‘The goal is to improve interoperability so doctors will have safe access to any patient’s medical records – even if those records are stored in another clinic…’
NextGate has weighed in on the subject of patient matching in two separate letters sent to the Centers for Medicare and Medicaid Services (CMS) and the Office of the National Coordinator for Health IT (ONC). In the letters, the health records company pushed for a “bottoms-up” approach that integrates multiple records systems rather than a single unified patient database.
The goal is to improve interoperability so doctors will have safe access to any patient’s medical records – even if those records are stored in another clinic. To that end, NextGate is advocating for the use of an enterprise master patient index (like the one it currently offers), with a greater emphasis on oversight of data collection at the grassroots level.

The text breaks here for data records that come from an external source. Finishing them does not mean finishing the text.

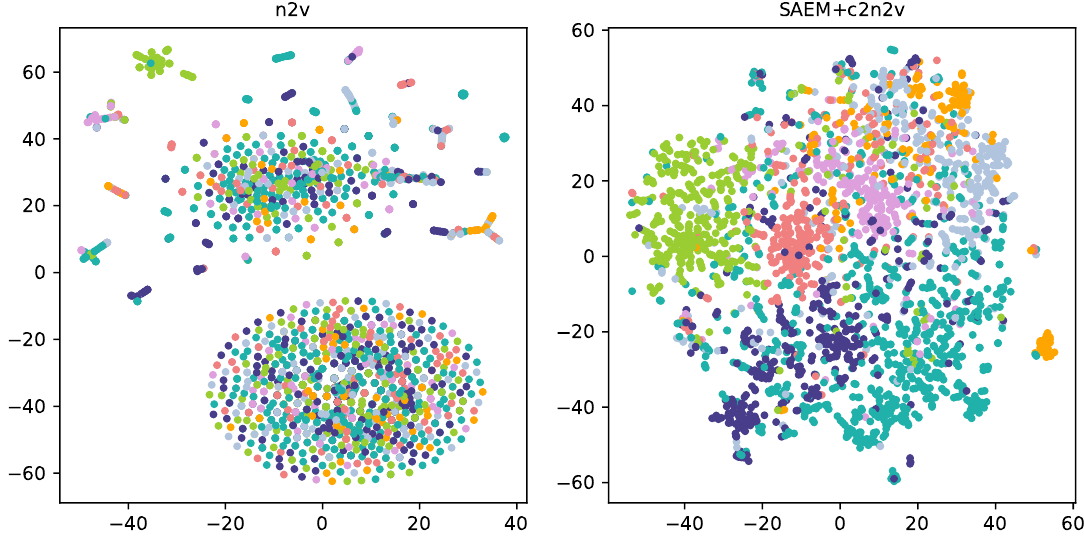
Figure 5. t-SNE visualization between n2v and SAEM+c2n2v in Cora data. Colors indicate labels of nodes.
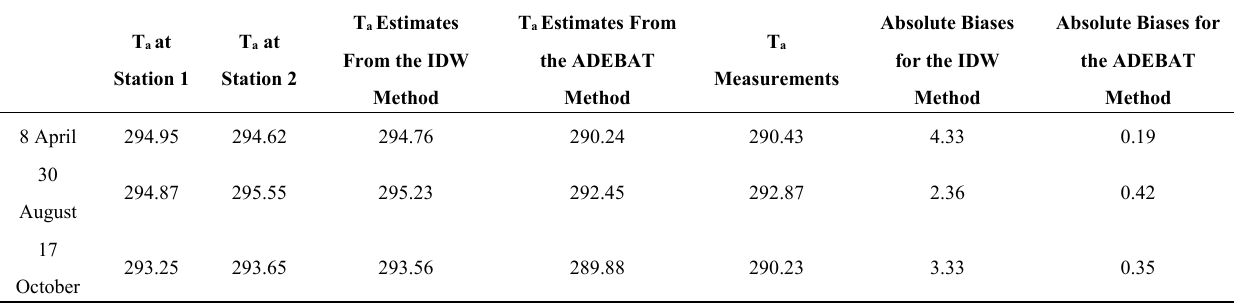
Table 2. Comparisons between the estimated air temperatures by the IDW method and the ADEBAT method and the T a measurements at Dongping Lake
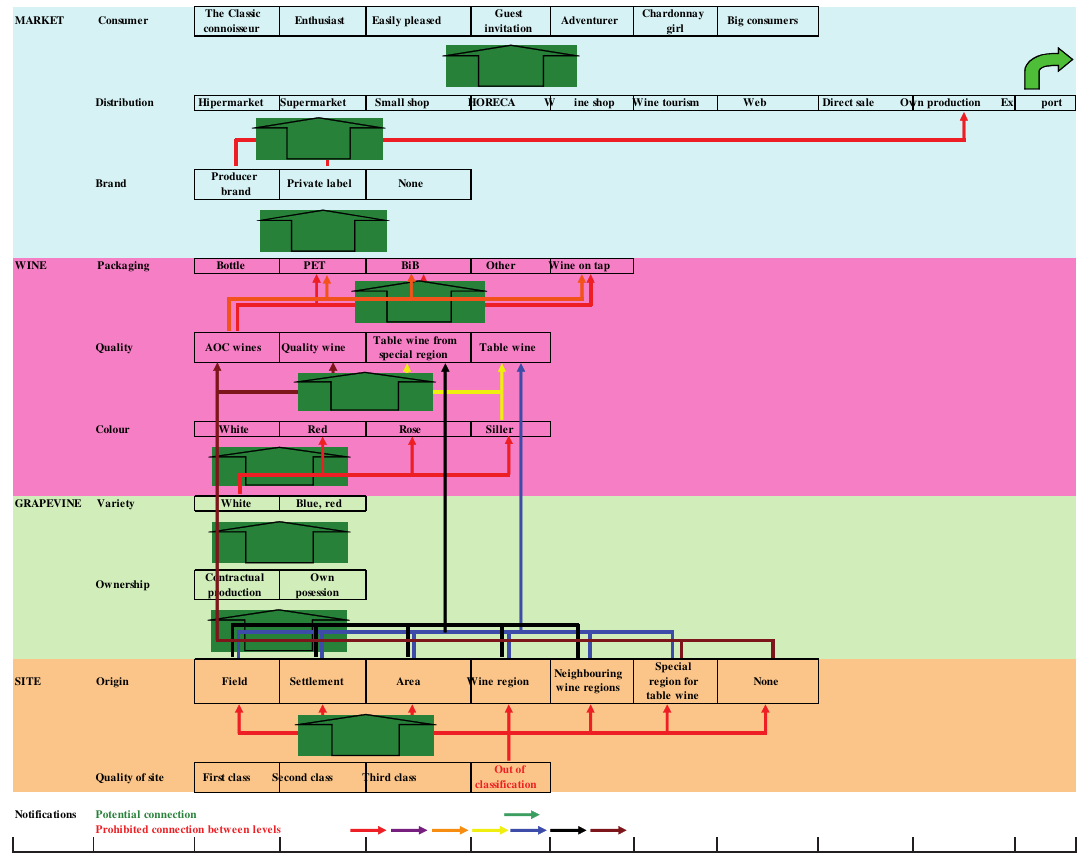
Figure 2. Vertical base model of Hungarian wine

Specifically, NextGate would like the CMS and the ONC to standardize the information that clinics gather from patients, as well as the methods used to collect it. In advocating for this approach, the company is hoping to eliminate the need for a mandatory public database. If every clinic and healthcare company records the same information, it should be easy to cross-reference those records against another database for fast and convenient patient matching.
According to NextGate, phone numbers, addresses, and birthdates are particularly useful pieces of information, while credit card numbers and other financial identifiers carry more risks than rewards. It also suggested that healthcare organizations should be open to the possibility of biometric authentication, especially as mobile devices introduce more reliable sensors.